Livio Oricchio, the respected correspondent for Brazil's O Estado de S.Paulo newspaper, reported recently that GP2 driver Felipe Nasr is likely to make his debut next year.
The 20-year-old, currently second in the GP2 standings, admitted in June he is "not far" from making the big step up to formula one.
Now, Brazil's Globo has quoted F1 chief executive Bernie Ecclestone as telling Nasr: "I'm here. Anytime you need advice, you can shout.
"I need a Brazilian driver," he added.
Indeed, if Felipe Massa - currently F1's only Brazilian - does not get a new Ferrari contract for 2014, he has not ruled out simply quitting the category.
Ecclestone hinted that some F1 teams are interested in Nasr.
"I have talked to them a few times and people are really impressed with how he has developed over the last few years," said the 82-year-old Briton.
Nasr, however, warned: "The dream of reaching the top of world motor sport is close, but not easy.

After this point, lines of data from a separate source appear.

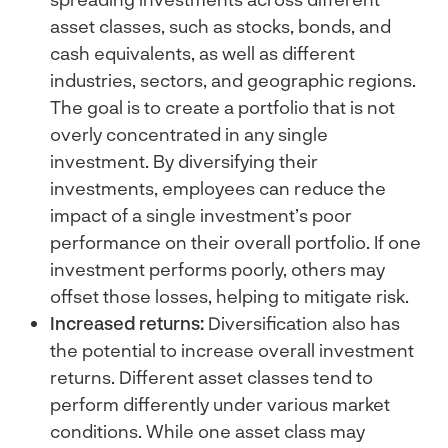
asset classes, such as stocks, bonds, and
cash equivalents, as well as different
industries, sectors, and geographic regions.
The goal is to create a portfolio that is not
overly concentrated in any single
investment. By diversifying their
investments, employees can reduce the
impact of a single investment’s poor
performance on their overall portfolio. If one
investment performs poorly, others may
offset those losses, helping to mitigate risk.
Increased returns:
Diversification also has
the potential to increase overall investment
returns. Different asset classes tend to
perform differently under various market
conditions. While one asset class may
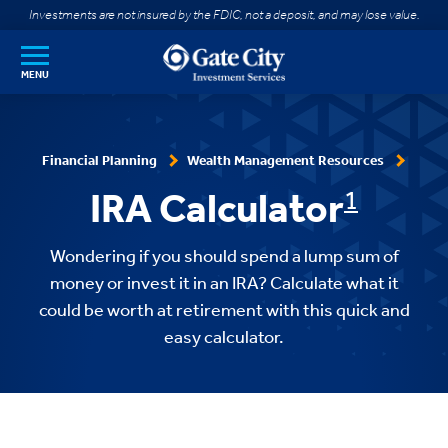
SKIP TO MAIN CONTENT
Investments are not insured by the FDIC, not a deposit, and may lose value.
MENU
Financial Planning
Wealth Management Resources
IRA Calculator
1
Wondering if you should spend a lump sum of
money or invest it in an IRA? Calculate what it
could be worth at retirement with this quick and
easy calculator.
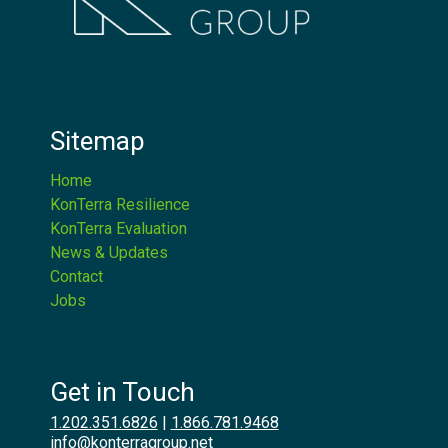
Sitemap
Home
KonTerra Resilience
KonTerra Evaluation
News & Updates
Contact
Jobs
Get in Touch
1.202.351.6826
|
1.866.781.9468
info@konterragroup.net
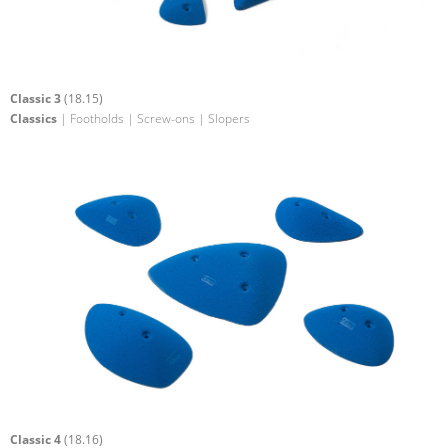
Classic 3
(18.15)
Classics
| Footholds | Screw-ons | Slopers
Classic 4
(18.16)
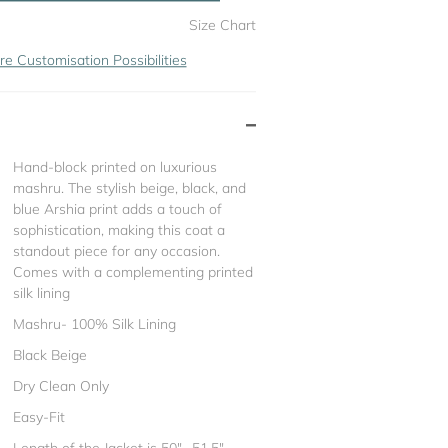
Size Chart
re Customisation Possibilities
Hand-block printed on luxurious
mashru. The stylish beige, black, and
blue Arshia print adds a touch of
sophistication, making this coat a
standout piece for any occasion.
Comes with a complementing printed
silk lining
Mashru- 100% Silk Lining
Black Beige
Dry Clean Only
Easy-Fit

"It depends on good results but also financial support," he admitted.
Russia moves to end 2014 race uncertainty
Russia on Monday moved towards ending the uncertainty over its inaugural grand prix at Sochi.
Earlier, the country's automobile federation, the RAF, missed the July 31 deadline to apply to host the race in 2014, due to failing to reach an agreement with the promoter, Omega.
But the Russian sports daily Sport Express on Monday said Omega is now set to reach an agreement with the RAF.
Whether the Sochi race can be held in 2014 will then rest on the FIA accepting 'force majeure' as the reason for the missed application deadline.
"We just couldn't miss the chance to reach an agreement," Omega general manager Oleg Zabara was quoted as saying.
"We're set to sign an official contract with RAF this week before sending an application to stage the 2014 race to the FIA. We've already reached the agreement, which we now need to formalise."